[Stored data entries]
*** Begin section ***

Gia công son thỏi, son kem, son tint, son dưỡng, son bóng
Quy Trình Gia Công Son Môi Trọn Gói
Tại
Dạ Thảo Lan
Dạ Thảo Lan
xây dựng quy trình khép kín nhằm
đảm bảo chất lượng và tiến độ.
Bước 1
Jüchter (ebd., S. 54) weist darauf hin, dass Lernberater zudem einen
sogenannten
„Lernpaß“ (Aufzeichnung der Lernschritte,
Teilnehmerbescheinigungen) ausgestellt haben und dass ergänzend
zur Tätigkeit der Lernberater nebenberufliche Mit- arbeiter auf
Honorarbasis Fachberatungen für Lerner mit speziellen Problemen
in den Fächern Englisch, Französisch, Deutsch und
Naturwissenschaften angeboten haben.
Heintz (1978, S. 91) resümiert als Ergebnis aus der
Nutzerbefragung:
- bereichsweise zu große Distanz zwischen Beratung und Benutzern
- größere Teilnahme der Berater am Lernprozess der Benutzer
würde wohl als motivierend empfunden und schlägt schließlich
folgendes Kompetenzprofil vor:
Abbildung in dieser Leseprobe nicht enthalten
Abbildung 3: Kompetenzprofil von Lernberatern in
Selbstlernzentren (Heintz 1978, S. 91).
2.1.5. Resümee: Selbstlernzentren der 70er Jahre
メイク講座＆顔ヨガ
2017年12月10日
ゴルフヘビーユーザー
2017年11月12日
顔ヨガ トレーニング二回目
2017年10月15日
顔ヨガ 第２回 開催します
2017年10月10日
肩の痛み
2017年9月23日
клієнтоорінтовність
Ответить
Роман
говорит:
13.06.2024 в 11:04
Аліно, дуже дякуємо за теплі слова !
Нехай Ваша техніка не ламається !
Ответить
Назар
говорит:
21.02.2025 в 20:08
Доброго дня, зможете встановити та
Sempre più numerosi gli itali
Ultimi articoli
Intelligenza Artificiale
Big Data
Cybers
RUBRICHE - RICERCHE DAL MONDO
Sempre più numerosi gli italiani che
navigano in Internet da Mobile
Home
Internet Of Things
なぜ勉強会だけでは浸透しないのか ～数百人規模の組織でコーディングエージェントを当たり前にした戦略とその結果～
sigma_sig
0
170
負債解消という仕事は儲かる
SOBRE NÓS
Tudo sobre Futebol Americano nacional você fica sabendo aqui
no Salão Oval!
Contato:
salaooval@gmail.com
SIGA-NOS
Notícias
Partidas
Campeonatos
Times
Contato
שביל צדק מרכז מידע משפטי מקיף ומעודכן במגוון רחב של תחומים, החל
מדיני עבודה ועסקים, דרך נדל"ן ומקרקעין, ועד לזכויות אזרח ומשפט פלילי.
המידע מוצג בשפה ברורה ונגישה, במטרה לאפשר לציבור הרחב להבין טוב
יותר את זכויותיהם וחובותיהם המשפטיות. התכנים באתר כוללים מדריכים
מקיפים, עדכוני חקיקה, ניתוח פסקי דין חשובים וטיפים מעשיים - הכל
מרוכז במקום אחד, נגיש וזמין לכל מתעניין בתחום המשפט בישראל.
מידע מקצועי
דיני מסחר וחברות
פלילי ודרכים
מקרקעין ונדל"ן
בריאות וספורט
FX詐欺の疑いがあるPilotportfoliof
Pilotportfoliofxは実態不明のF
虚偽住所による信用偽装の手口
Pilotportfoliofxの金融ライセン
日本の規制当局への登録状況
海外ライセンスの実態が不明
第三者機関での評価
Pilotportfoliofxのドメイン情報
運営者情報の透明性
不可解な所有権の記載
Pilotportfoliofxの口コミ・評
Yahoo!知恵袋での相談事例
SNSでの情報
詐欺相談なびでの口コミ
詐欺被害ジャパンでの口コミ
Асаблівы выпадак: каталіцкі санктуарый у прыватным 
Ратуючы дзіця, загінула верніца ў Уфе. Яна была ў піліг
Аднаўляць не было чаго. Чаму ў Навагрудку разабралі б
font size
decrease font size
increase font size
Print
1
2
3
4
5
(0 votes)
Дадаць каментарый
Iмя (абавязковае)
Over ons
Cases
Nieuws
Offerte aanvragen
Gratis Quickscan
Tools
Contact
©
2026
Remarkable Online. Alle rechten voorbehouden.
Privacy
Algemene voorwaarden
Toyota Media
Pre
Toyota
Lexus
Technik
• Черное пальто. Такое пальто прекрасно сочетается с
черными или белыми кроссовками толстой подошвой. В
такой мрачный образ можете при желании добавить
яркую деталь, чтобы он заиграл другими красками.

*** End section ***

Problem description
The lines to return are those with the string "Kompetenzprofil" in them; copy each from the entries above.

Task response
folgendes Kompetenzprofil vor:
Abbildung 3: Kompetenzprofil von Lernberatern in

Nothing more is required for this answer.